The defendant cites and relies upon two District Court decisions, contending that the facts therein are sufficiently similar to those in the instant case to be controlling. The cited cases are: Jacobson v. United States, D.C., 44 F.Supp. 685, and O’PIara Vessels, Inc., v. Thomas B. Hassett, Collector, which latter is not reported in the Federal Supplement, but is a District Court decision from the District of Massachusetts, designated as Action 1079, decided April 23, 1942, and found in 1944 Prentice-Hall Unemployment Insurance Service, Paragraph 36,195.

Examination of both cases indicates that the facts are so dissimilar to those in the case here for decision that they cannot be looked to as a precedent. In both cases the individuals involved were crew members, whose compensation was contingent upon a certain share of the revenue received from the gross catch of fish.
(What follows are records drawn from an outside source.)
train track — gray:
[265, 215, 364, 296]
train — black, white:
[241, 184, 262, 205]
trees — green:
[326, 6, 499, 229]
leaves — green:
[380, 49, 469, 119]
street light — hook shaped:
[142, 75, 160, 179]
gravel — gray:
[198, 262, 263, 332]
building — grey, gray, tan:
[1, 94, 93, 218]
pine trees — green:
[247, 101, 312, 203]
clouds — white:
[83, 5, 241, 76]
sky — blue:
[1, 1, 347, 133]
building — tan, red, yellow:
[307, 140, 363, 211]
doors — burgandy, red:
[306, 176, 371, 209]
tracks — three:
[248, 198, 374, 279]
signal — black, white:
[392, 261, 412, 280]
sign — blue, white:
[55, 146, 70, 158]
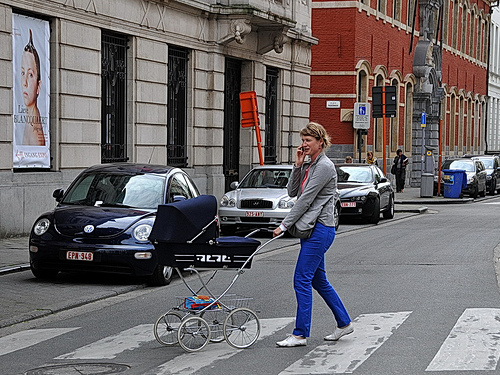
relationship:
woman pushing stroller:
[272, 121, 355, 348] [147, 194, 284, 352]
It is my opinion, and I find from the facts as stated, as a matter of law, that the fishermen were independent contractors, not subject to the orders or direction of the plaintiffs either as to when, where or how they should catch fish, nor as to the conditions under which they would carry on their operations, and the union contract wherein they were represented, in part at least, in their dealing with the plaintiffs, constituted as to them a cooperative selling contract, and the union was their selling agent. Liability for failure to carry out the covenants of this contract gives rise to an action growing out of the relationship of vendor and vendee or seller and purchaser, and not an action growing out of the relationship of master and servant or employer and employee, since it is the law that the relationship existing between the plaintiffs herein and the fishermen must be decided upon the well-recognized principles that distinguish an “employee” from an “independent contractor.”

The judgment of the Court, therefore, will be that the plaintiffs are entitled to recover the sum prayed for in their complaint, together with interest thereon, and, upon notice, a decree to that effect may be submitted.